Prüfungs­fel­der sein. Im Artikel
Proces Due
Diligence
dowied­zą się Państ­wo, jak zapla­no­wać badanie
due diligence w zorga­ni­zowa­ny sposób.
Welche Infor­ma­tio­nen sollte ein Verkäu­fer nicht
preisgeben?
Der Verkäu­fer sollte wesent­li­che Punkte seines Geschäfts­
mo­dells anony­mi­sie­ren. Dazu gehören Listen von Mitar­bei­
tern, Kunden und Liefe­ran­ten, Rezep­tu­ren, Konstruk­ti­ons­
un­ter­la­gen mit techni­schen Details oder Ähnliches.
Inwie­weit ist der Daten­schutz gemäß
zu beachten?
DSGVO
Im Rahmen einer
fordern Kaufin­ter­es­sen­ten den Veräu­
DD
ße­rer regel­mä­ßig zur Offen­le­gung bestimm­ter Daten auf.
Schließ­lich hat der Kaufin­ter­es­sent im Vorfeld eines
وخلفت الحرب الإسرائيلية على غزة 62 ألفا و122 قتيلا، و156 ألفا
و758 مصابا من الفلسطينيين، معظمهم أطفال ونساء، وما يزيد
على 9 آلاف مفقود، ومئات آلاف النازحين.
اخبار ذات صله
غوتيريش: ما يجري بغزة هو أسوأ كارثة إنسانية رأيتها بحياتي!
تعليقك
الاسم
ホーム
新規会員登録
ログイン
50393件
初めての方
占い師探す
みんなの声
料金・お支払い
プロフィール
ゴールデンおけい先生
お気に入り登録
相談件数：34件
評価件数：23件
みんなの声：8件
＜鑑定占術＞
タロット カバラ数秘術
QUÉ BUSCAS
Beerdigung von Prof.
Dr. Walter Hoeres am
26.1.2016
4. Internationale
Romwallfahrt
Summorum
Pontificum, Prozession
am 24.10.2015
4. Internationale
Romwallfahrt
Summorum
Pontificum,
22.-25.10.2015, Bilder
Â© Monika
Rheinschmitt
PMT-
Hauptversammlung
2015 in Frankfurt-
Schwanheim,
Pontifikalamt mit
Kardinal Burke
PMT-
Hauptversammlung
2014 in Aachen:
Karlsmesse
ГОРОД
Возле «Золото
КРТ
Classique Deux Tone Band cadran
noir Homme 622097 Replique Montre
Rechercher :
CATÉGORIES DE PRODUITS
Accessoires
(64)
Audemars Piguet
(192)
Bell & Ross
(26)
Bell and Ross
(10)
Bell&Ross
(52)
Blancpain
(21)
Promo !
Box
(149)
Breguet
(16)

═══

#### Work request
Set down exactly the lines of the material above from the one with "Audemars Piguet" through the end. Include both ends and nothing else.

#### Exercise solution
Audemars Piguet
(192)
Bell & Ross
(26)
Bell and Ross
(10)
Bell&Ross
(52)
Blancpain
(21)
Promo !
Box
(149)
Breguet
(16)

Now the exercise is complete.